**Extracted text**
*****
Salalah Photographs

Tom Bramley - Updated June 18th 2019


Some personal history first..... and in memory of my father Joseph Bramley.

I had lived in Egypt as a child until the wives and children of contracted government employees were hurriedly evacuated just prior to the Suez Canal Crisis in 1956. We were flown out in a Sunderland flying boat from the Great Bitter Lakes to Malta, and then onto London in a Hermes aircraft. We ended up in a refugee reception centre in Richmond Park having lost everything but the contents of the one suitcase my mother had been allowed to bring with us. There is a British Movietone news reel of us getting off the plane at London Airport in August 1956. Title Suez Families Home. Story BM67877.

About Joe...

Anyhow - My father was left behind and later imprisoned for spying by the Egyptians until the Red Cross negotiated his release over a year later. Ironically he had been commended by their Government for rescuing an Egyptian soldier who had been blown up in a minefield just before his imprisonment by them.
*****
**Data extracts**
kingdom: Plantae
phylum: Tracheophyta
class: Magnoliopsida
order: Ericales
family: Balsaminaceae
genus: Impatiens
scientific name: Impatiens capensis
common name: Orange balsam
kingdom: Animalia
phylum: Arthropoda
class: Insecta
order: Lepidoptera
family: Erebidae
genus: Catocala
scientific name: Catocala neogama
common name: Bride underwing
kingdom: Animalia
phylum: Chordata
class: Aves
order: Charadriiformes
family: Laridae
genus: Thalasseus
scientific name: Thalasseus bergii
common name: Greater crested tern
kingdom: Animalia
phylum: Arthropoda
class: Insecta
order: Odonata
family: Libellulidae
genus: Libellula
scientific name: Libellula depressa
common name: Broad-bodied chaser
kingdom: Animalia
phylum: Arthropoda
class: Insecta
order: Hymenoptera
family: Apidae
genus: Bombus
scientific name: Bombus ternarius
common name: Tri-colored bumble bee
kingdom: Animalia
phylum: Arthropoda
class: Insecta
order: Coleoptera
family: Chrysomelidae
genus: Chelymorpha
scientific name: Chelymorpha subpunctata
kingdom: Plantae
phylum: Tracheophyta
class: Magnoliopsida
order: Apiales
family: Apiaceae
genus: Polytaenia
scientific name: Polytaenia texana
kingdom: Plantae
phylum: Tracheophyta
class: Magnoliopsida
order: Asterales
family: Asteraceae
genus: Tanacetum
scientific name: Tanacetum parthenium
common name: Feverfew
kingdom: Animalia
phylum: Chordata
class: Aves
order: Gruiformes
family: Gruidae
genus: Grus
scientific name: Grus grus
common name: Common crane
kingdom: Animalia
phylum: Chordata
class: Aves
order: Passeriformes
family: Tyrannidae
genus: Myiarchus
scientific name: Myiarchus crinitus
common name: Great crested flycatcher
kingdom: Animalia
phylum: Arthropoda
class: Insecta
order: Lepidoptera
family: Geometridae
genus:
*****
**Work required**
In the Salalah Photographs text, what type of aircraft carried the family from Malta on to London?

**Response area**
A Hermes aircraft.